INSTRUCTIONS TO FOLLOW:
Every line in the records below that holds "zone" must be identified and copied.

SOURCE RECORDS:
┏━━
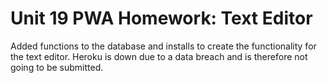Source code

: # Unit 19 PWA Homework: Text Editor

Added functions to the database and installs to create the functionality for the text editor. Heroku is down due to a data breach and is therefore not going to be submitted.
┗━━
┏━━
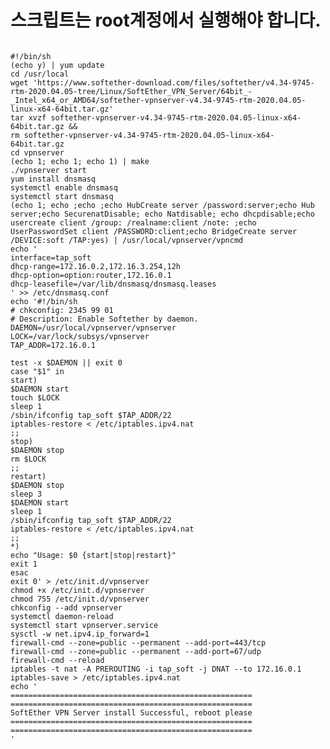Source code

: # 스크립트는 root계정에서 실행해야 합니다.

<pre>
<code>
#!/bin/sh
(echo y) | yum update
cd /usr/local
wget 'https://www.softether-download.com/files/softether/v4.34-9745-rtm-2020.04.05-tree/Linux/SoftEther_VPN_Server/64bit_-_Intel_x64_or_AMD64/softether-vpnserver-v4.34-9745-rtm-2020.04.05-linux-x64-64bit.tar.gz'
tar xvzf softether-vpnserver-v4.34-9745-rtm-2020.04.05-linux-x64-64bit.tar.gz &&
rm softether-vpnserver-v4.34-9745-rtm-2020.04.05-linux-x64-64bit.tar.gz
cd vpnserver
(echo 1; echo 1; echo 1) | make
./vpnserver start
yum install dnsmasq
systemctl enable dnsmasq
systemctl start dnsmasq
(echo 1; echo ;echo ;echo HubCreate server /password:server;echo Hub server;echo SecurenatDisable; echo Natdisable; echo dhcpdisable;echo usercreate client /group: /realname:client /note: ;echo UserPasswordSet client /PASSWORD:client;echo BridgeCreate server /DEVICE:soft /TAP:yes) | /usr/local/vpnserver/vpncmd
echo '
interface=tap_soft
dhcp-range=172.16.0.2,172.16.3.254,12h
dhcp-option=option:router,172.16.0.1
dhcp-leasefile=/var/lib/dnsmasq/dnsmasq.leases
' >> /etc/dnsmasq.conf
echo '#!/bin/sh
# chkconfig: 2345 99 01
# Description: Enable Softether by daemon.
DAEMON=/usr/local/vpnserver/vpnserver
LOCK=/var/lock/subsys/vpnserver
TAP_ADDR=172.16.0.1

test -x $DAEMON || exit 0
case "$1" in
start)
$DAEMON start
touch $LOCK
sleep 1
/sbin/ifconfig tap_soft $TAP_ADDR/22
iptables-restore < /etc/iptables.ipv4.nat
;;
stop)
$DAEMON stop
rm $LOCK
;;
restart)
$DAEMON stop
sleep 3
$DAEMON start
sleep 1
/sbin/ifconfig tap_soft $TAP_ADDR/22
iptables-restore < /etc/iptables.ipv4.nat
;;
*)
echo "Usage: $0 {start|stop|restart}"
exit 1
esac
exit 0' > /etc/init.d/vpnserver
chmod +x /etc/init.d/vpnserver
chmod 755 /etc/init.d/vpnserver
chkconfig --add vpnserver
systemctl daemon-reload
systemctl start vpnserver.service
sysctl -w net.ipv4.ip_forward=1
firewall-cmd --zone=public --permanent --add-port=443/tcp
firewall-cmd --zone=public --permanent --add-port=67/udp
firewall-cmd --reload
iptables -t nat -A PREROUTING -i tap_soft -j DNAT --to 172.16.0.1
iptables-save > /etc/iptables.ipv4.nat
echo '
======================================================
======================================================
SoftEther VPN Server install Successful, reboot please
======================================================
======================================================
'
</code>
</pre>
┗━━
SOLUTION FOR THIS PROBLEM:
firewall-cmd --zone=public --permanent --add-port=443/tcp
firewall-cmd --zone=public --permanent --add-port=67/udp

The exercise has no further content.